Bizden çok uzak bir köyde çok âlim bir zat vardı, onun ziyaretine gittim. Bu zat, İzmir’li İsmail Hakkı’nın medrese arkadaşıydı. Çok ihtiyardı. Öyle ki, kazayı hacetini yatağında bir kaba yapardı. Sohbet esnasında fetvalardan bahsedilirken “Fetva vermek çok güçtür. Bir kaç kitabı incelemeden fetva vermemeli” dedi. Buna şu misali verdi: “Âlimin birine merkebin ayakları kaç tanedir diye sorulduğunda, “gidip bakacağım” demiş. Şimdiye kadar merkebin kaç ayağının olduğunu bilmiyor musun, denildiğinde ise “gördüğüm zaman dörttü, ama şimdi değişmiş olabilir”, diye cevap vermiş. Bununla insan ne kadar bilse bile yine de tekrar inceleyip tahkik ettikten sonra fetva verilmelidir demek istedi. Bu alim zatın Niyazi adındaki torunu dedesini tasdik etmek için söze karışarak “Dede” dedi “bir kişi kendisine bir katip ararken, katiplerin bulunduğu çayhaneye gidiyor. Bana bir kâtip lazım deyince, birisi ben geleyim diyor. Ona iki çarpı iki kaç eder diye soruyor. Kâtip hiç düşünmeden dört deyince, ondan vazgeçiyor. Başkası ben geleyim diyor. Ona da aynı soruyu soruyor, o da aynı cevabı verince ondan da vazgeçiyor. Üçüncü şahıs ben geleyim diyor. Ona da aynı soruyu soruyor, o şahıs defter kalem alıp hesaplıyor ve dört eder diye cevap veriyor. O zaman onu katipliğe kabul ediyor.”

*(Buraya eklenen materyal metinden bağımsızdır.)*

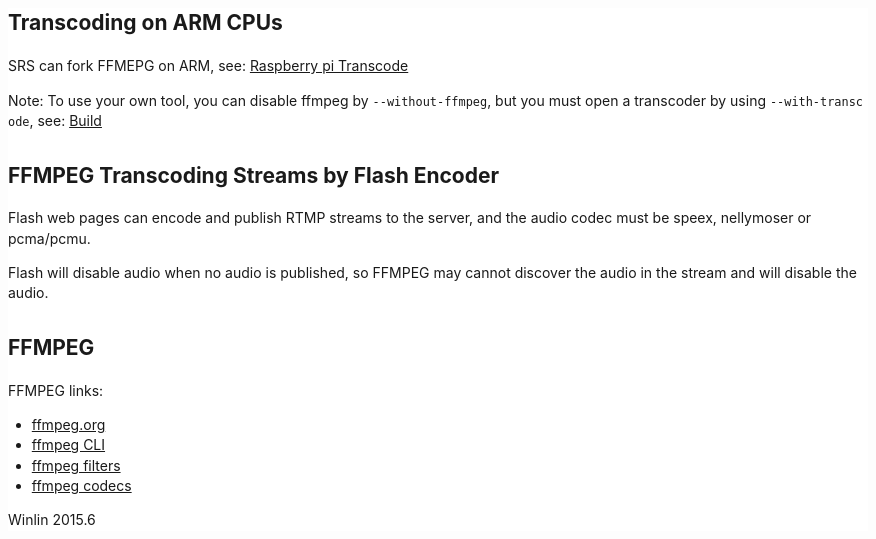 ## Transcoding on ARM CPUs

SRS can fork FFMEPG on ARM, see: [Raspberry pi Transcode](v1_EN_ARMTranscode)

Note: To use your own tool, you can disable ffmpeg by `--without-ffmpeg`, but you must open a transcoder by using `--with-transcode`, see: [Build](v3_EN_Build)

## FFMPEG Transcoding Streams by Flash Encoder

Flash web pages can encode and publish RTMP streams to the server, and the audio codec must be speex, nellymoser or pcma/pcmu.

Flash will disable audio when no audio is published, so FFMPEG may cannot discover the audio in the stream and will disable the audio.

## FFMPEG

FFMPEG links:
* [ffmpeg.org](http://ffmpeg.org)
* [ffmpeg CLI](http://ffmpeg.org/ffmpeg.html)
* [ffmpeg filters](http://ffmpeg.org/ffmpeg-filters.html)
* [ffmpeg codecs](http://ffmpeg.org/ffmpeg-codecs.html)

Winlin 2015.6
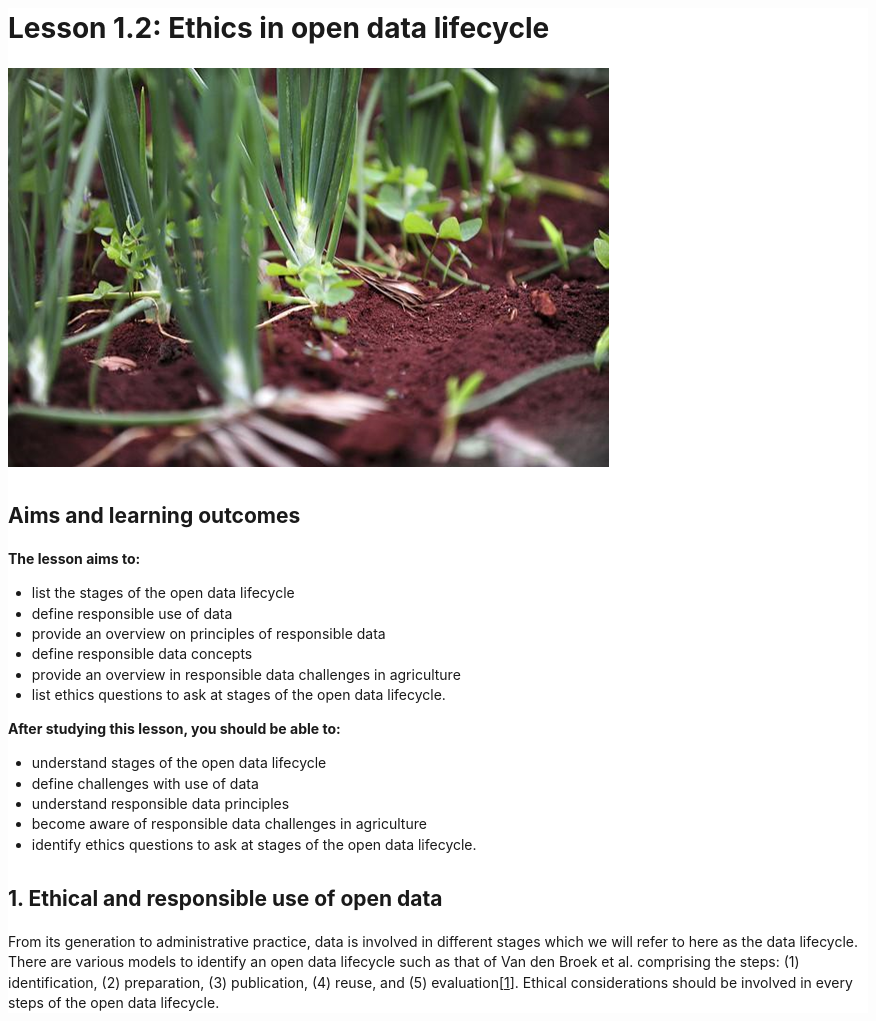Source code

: # Lesson 1.2: Ethics in open data lifecycle

![Photo by Neil Palmer \(CIAT\) licensed under CC BY-SA 2.0    ](../.gitbook/assets/image%20%2826%29.png)

## Aims and learning outcomes

**The lesson aims to:**

*  list the stages of the open data lifecycle
* define responsible use of data
* provide an overview on principles of responsible data
* define responsible data concepts
* provide an overview in responsible data challenges in agriculture
* list ethics questions to ask at stages of the open data lifecycle.

**After studying this lesson, you should be able to:**

*  understand stages of the open data lifecycle
* define challenges with use of data
* understand responsible data principles
* become aware of responsible data challenges in agriculture 
* identify ethics questions to ask at stages of the open data lifecycle.

## 1. Ethical and responsible use of open data

From its generation to administrative practice, data is involved in different stages which we will refer to here as the data lifecycle. There are various models to identify an open data lifecycle such as that of Van den Broek et al. comprising the steps: \(1\) identification, \(2\) preparation, \(3\) publication, \(4\) reuse, and \(5\) evaluation\[[1](https://repository.tudelft.nl/view/tno/uuid:cbb972b5-4288-48de-b7d2-544f6977eaa3)\]. Ethical considerations should be involved in every steps of the open data lifecycle.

Namaz vakti geldiğinde, orada bulunan cemaat beni imam etmek istediler. Ben de onların en küçükleri idim. Nüfusa göre 13 asıl itibarı ile 18 yaşında idim. İçlerinde okumuşlar da vardı. Namazı ben kıldırdım. Birinci rekâtta “Tebbet”, ikinci rekâtta “Kulhuvallahü”’yu okudum. Bana “Dat’ın kalkalesini yapmadın” dediler. “Bu tecvit bilmekle olur. Fakat bana bu ilmi öğretecek kimse bulamıyorum” dedim. Bunun üzerine “bu ilmi Kilan köyünde oturan Şeyh Siraceddin biliyor” dediler. Ben de oraya gittim. Şeyhin Hanımı, Siverek Çerçili köyünde ikamet eden kayınbiraderi Şeyh Şefik’in çok güzel Tecvid bildiğini, hocasının Hızır Aleyhisselam olduğunu söyleyince oraya gitmeye karar verdim.

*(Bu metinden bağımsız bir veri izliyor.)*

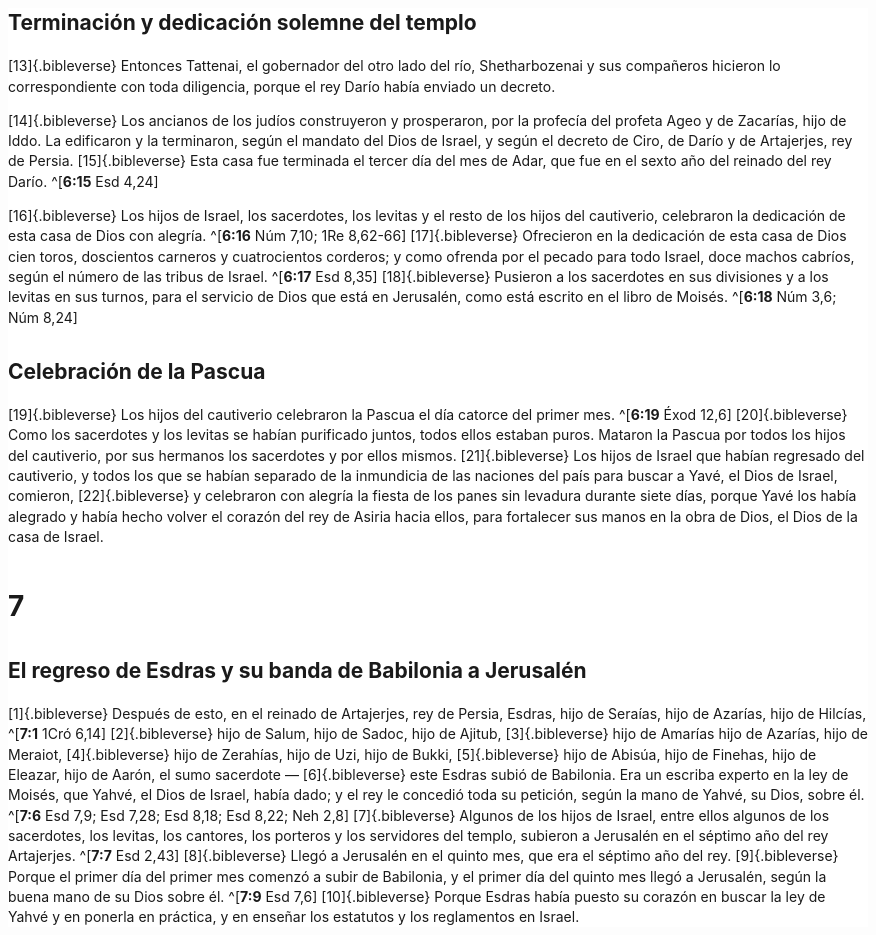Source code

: ## Terminación y dedicación solemne del templo
[13]{.bibleverse} Entonces Tattenai, el gobernador del otro lado del río, Shetharbozenai y sus compañeros hicieron lo correspondiente con toda diligencia, porque el rey Darío había enviado un decreto.

[14]{.bibleverse} Los ancianos de los judíos construyeron y prosperaron, por la profecía del profeta Ageo y de Zacarías, hijo de Iddo. La edificaron y la terminaron, según el mandato del Dios de Israel, y según el decreto de Ciro, de Darío y de Artajerjes, rey de Persia. [15]{.bibleverse} Esta casa fue terminada el tercer día del mes de Adar, que fue en el sexto año del reinado del rey Darío. ^[**6:15** Esd 4,24]

[16]{.bibleverse} Los hijos de Israel, los sacerdotes, los levitas y el resto de los hijos del cautiverio, celebraron la dedicación de esta casa de Dios con alegría. ^[**6:16** Núm 7,10; 1Re 8,62-66] [17]{.bibleverse} Ofrecieron en la dedicación de esta casa de Dios cien toros, doscientos carneros y cuatrocientos corderos; y como ofrenda por el pecado para todo Israel, doce machos cabríos, según el número de las tribus de Israel. ^[**6:17** Esd 8,35] [18]{.bibleverse} Pusieron a los sacerdotes en sus divisiones y a los levitas en sus turnos, para el servicio de Dios que está en Jerusalén, como está escrito en el libro de Moisés. ^[**6:18** Núm 3,6; Núm 8,24]

## Celebración de la Pascua
[19]{.bibleverse} Los hijos del cautiverio celebraron la Pascua el día catorce del primer mes. ^[**6:19** Éxod 12,6] [20]{.bibleverse} Como los sacerdotes y los levitas se habían purificado juntos, todos ellos estaban puros. Mataron la Pascua por todos los hijos del cautiverio, por sus hermanos los sacerdotes y por ellos mismos. [21]{.bibleverse} Los hijos de Israel que habían regresado del cautiverio, y todos los que se habían separado de la inmundicia de las naciones del país para buscar a Yavé, el Dios de Israel, comieron, [22]{.bibleverse} y celebraron con alegría la fiesta de los panes sin levadura durante siete días, porque Yavé los había alegrado y había hecho volver el corazón del rey de Asiria hacia ellos, para fortalecer sus manos en la obra de Dios, el Dios de la casa de Israel.

# 7
## El regreso de Esdras y su banda de Babilonia a Jerusalén
[1]{.bibleverse} Después de esto, en el reinado de Artajerjes, rey de Persia, Esdras, hijo de Seraías, hijo de Azarías, hijo de Hilcías, ^[**7:1** 1Cró 6,14] [2]{.bibleverse} hijo de Salum, hijo de Sadoc, hijo de Ajitub, [3]{.bibleverse} hijo de Amarías hijo de Azarías, hijo de Meraiot, [4]{.bibleverse} hijo de Zerahías, hijo de Uzi, hijo de Bukki, [5]{.bibleverse} hijo de Abisúa, hijo de Finehas, hijo de Eleazar, hijo de Aarón, el sumo sacerdote — [6]{.bibleverse} este Esdras subió de Babilonia. Era un escriba experto en la ley de Moisés, que Yahvé, el Dios de Israel, había dado; y el rey le concedió toda su petición, según la mano de Yahvé, su Dios, sobre él. ^[**7:6** Esd 7,9; Esd 7,28; Esd 8,18; Esd 8,22; Neh 2,8] [7]{.bibleverse} Algunos de los hijos de Israel, entre ellos algunos de los sacerdotes, los levitas, los cantores, los porteros y los servidores del templo, subieron a Jerusalén en el séptimo año del rey Artajerjes. ^[**7:7** Esd 2,43] [8]{.bibleverse} Llegó a Jerusalén en el quinto mes, que era el séptimo año del rey. [9]{.bibleverse} Porque el primer día del primer mes comenzó a subir de Babilonia, y el primer día del quinto mes llegó a Jerusalén, según la buena mano de su Dios sobre él. ^[**7:9** Esd 7,6] [10]{.bibleverse} Porque Esdras había puesto su corazón en buscar la ley de Yahvé y en ponerla en práctica, y en enseñar los estatutos y los reglamentos en Israel.
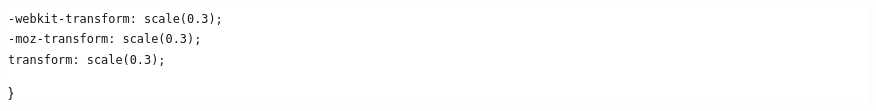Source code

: 	-webkit-transform: scale(0.3);
	-moz-transform: scale(0.3);
	transform: scale(0.3);
}
</style>

<style>
  <style type="text/css">.anychart-credits{position:absolute;overflow:hidden;right:9px;bottom:6px;height:10px;}.anychart-credits a {text-decoration:none;}.anychart-credits-logo{border:none;margin-right:2px;height:10px;width:10px;display:inline-block;vertical-align:top;}.anychart-credits-text{font-size:10px;line-height:9px;display:inline-block;vertical-align:top;text-decoration:none;font-family:"Helvetica Neue",Helvetica,Arial,sans-serif;color:#929292;height:10px;}
  
  .apexcharts-canvas {
  position: relative;
  user-select: none;
  /* cannot give overflow: hidden as it will crop tooltips which overflow outside chart area */
}


/* scrollbar is not visible by default for legend, hence forcing the visibility */
.apexcharts-canvas ::-webkit-scrollbar {
  -webkit-appearance: none;
  width: 6px;
}

.apexcharts-canvas ::-webkit-scrollbar-thumb {
  border-radius: 4px;
  background-color: rgba(0, 0, 0, .5);
  box-shadow: 0 0 1px rgba(255, 255, 255, .5);
  -webkit-box-shadow: 0 0 1px rgba(255, 255, 255, .5);
}


.apexcharts-inner {
  position: relative;
}

.apexcharts-text tspan {
  font-family: inherit;
}

.legend-mouseover-inactive {
  transition: 0.15s ease all;
  opacity: 0.20;
}

.apexcharts-series-collapsed {
  opacity: 0;
}

.apexcharts-tooltip {
  border-radius: 5px;
  box-shadow: 2px 2px 6px -4px #999;
  cursor: default;
  font-size: 14px;
  left: 62px;
  opacity: 0;
  pointer-events: none;
  position: absolute;
  top: 20px;
  display: flex;
  flex-direction: column;
  overflow: hidden;
  white-space: nowrap;
  z-index: 12;
  transition: 0.15s ease all;
}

Eve döndükten sonra yanıma bazı Osmanlıca kitaplar alıp, yola revan oldum. Yirmi saat yaya yol yürüyerek bu köye ulaştım. Şeyh Şefik Efendi, “Ben babamdan ders alarak okudum. Her gün Kur’ân’dan iki satır okurdum. Okuduğum dersi birinci gün yüz elli defa ikinci gün yüz defa tekrar etmek suretiyle Kur’ân’ı hatmederek tecvidi öğrendim. Babamın hocası ise Hızır Aleyhisselam’dır” dedi. (Bu zatlar yani şeyh Siraceddin ve şeyh Şefik meşhur Şeyh Ali’nin oğulları olup, seyyid ve şeyh idiler).

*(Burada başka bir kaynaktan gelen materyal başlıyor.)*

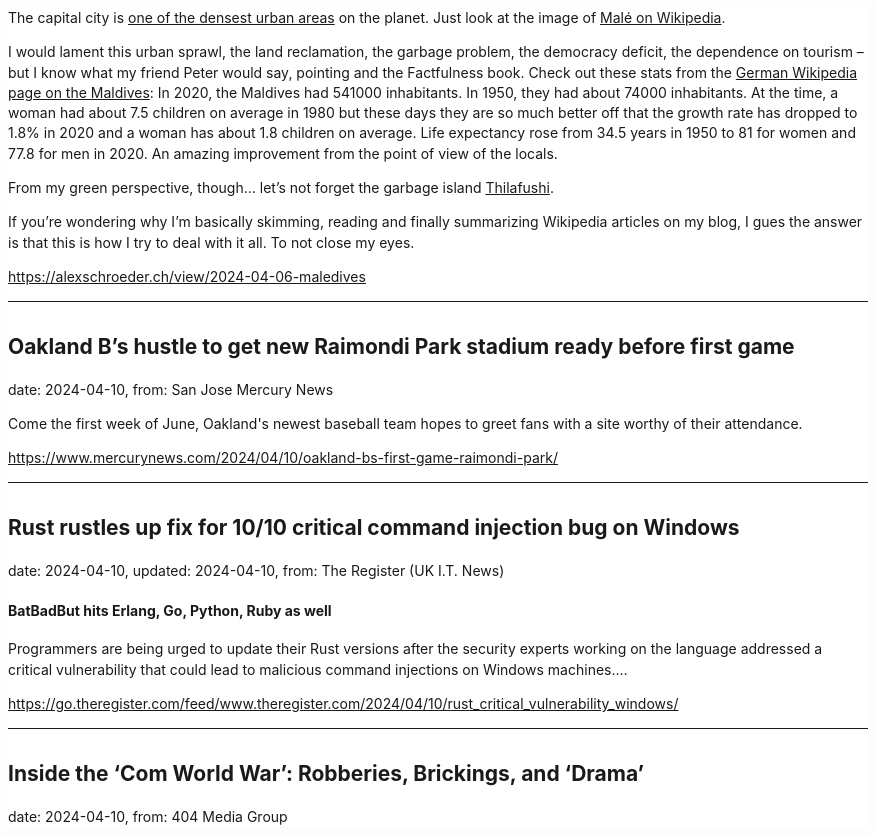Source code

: <p>The capital city is <a href="https://en.wikipedia.org/wiki/List_of_cities_proper_by_population_density">one of the densest urban areas</a> on the planet. Just look at the image of <a href="https://en.wikipedia.org/wiki/Mal%C3%A9">Malé on Wikipedia</a>.</p>

<p>I would lament this urban sprawl, the land reclamation, the garbage problem, the democracy deficit, the dependence on tourism – but I know what my friend Peter would say, pointing and the Factfulness book. Check out these stats from the <a href="https://de.m.wikipedia.org/wiki/Malediven">German Wikipedia page on the Maldives</a>:
In 2020, the Maldives had 541000 inhabitants.
In 1950, they had about 74000 inhabitants. At the time, a woman had about 7.5 children on average in 1980 but these days they are so much better off that the growth rate has dropped to 1.8% in 2020 and a woman has about 1.8 children on average. Life expectancy rose from 34.5 years in 1950 to 81 for women and 77.8 for men in 2020. An amazing improvement from the point of view of the locals.</p>

<p>From my green perspective, though… let’s not forget the garbage island <a href="https://en.m.wikipedia.org/wiki/Thilafushi">Thilafushi</a>.</p>

<p>If you’re wondering why I’m basically skimming, reading and finally summarizing Wikipedia articles on my blog, I gues the answer is that this is how I try to deal with it all. To not close my eyes.</p> 

<https://alexschroeder.ch/view/2024-04-06-maledives>

---

## Oakland B’s hustle to get new Raimondi Park stadium ready before first game

date: 2024-04-10, from: San Jose Mercury News

Come the first week of June, Oakland's newest baseball team hopes to greet fans with a site worthy of their attendance. 

<https://www.mercurynews.com/2024/04/10/oakland-bs-first-game-raimondi-park/>

---

## Rust rustles up fix for 10/10 critical command injection bug on Windows

date: 2024-04-10, updated: 2024-04-10, from: The Register (UK I.T. News)

<h4>BatBadBut hits Erlang, Go, Python, Ruby as well</h4> <p>Programmers are being urged to update their Rust versions after the security experts working on the language addressed a critical vulnerability that could lead to malicious command injections on Windows machines.…</p> 

<https://go.theregister.com/feed/www.theregister.com/2024/04/10/rust_critical_vulnerability_windows/>

---

## Inside the ‘Com World War’: Robberies, Brickings, and ‘Drama’

date: 2024-04-10, from: 404 Media Group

Ben kendisine, “senin yanında Kur’ân okuyarak tecvid öğrenmek istiyorum. İstersen senin için çobanlık, istersen çiftçilik yaparım” dedim. Müspet bir cevap alamayınca, geri köyümüze döndüm. O sırada Latince harfler çıktı. Yani harf devrimi oldu. Arapça okumak şiddetle yasaklandı. Bazı arkadaşlarla sadece iki gün okula gittim. Yeni harfleri öğrendim.

Gece gündüz Osmanlıca ve yeni harflerle okuma yazmayı ilerletmeye çalışıyordum. Hiç kimseden ders almadığım halde okur yazar olmama herkes şaşıyordu. Hatta çok yerlerde “bir çocuk hiç kimseden ders almadan, okuma yazmayı öğrenmiş. Gece Hızır dersini veriyor” diyerek benden bahs ediyorlardı.

Hülasa okuma aşkı bende ziyade idi. Belki okumak imkânı bulurum diye Suriye’ye gitmeye karar verdim. Harçlık yapmak için bağlarımı satmak istedim. Almak isteyenler mahkemeye başvurdular. Hakim onlara “bu çocuktur, onun malını alamazsınız” diye cevap verdi. Harçlıksız olarak yola çıktım. Yaya olarak Antep’e altı günde vardım. Ne yaptımsa, fırsat bulup hududu geçemedim. Bunun üzerine Adana’da bulunan akrabalarımın yanına gitmeye karar verdim ve Adana’ya gittim. Oradaki akrabalarımdan Hasan efendiye misafir oldum. Bana banyo yaptırdı. Üstümü başımı yıkattı. Bana “sen neden geldin, buralarda çalışman ailemize yakışmaz, seni geri göndereceğim” dedi.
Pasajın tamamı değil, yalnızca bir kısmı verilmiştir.